Kunjungan Wisatawan Membludak, Dispar Jogja Cek Acak Prokes

Petugas Satpol PP saat mengecek kelengkapan dokumen rapid tes atau tes swab serta kelengkapan protokol kesehatan pada penumpang bus pariwisata di Pasar Seni dan Wisata Gabusan (PSWG), Sewon, Bantul, (22/12/2020). - Harian Jogja/Ujang Hasanudin
06 Mei 2022 17:27 WIB Sirojul Khafid Jogja Share :

Harianjogja.com, JOGJA–Pada libur Idulfitri 2022 tahun ini, jumlah wisatawan yang datang ke DIY, termasuk ke Jogja, diprediksi mencapai 3,9 juta orang. Untuk mengantisipasi potensi penularan Covid-19, Dinas Pariwisata Kota Jogja mengecek penerapan protokol kesehatan (prokes) di berbagai penyedia jasa pariwisata.

Kepala Dinas Pariwisata Kota Jogja, Wahyu Hendratmoko, mengatakan, pengecekan secara acak ini berlangsung sampai akhir pekan ini. Semua jenis penyedia jasa pariwisata dan sub sektor ekonomi kreatif menjadi targetnya.

"Seluruh usaha jasa pariwisata dan sub sektor ekonomi kreatif tetap harus bisa menjalankan prokes secara ketat dan disiplin," kata Wahyu, Jumat (6/5/2022).

Salah satu bentuk pengawasan berupa pembatasan pengunjung agar tidak menimbulkan kerumunan. Adapun strategi yang dapat dilakukan pengelola tempat wisata seperti menutup sementara loket penjualan tiket, apabila wisatawan sudah cukup padat dan berpotensi terjadi kerumunan. Loket penjualan tiket bisa dibuka kembali apabila kepadatan wisatawan sudah terurai.

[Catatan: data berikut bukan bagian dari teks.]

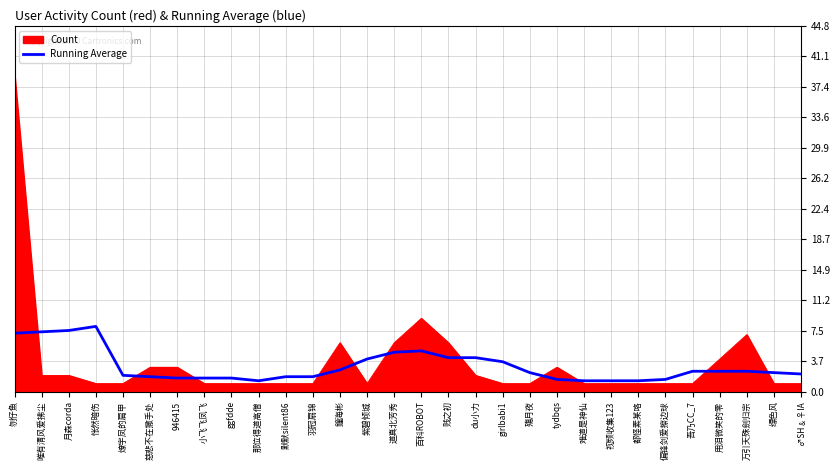

What position from the right is 吾乃CC_7?

5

Baca juga: Konsumsi BBM Meningkat Cukup Signifikan saat Arus Balik

Libur Idulfitri ini momentum pemulihan pariwisata di Kota Jogja yang sempat mengalami penurunan saat pandemi Covid-19. Meski begitu, prokes tetap menjadi yang utama. "Kami harus memastikan supaya wisatawan bisa berwisata dengan aman, nyaman, dan sehat. Harapannya, layanan selama libur Idulfitri ini menjadi propaganda atau promosi wisata yang baik bagi Kota Jogja," katanya.

Dalam pantauan di beberapa tempat, salah satunya Malioboro, mayoritas pengunjung sudah menerapkan prokes dengan memakai masker. Meski masih ada beberapa orang yang membuka masker, atau menurunkannya di dagu.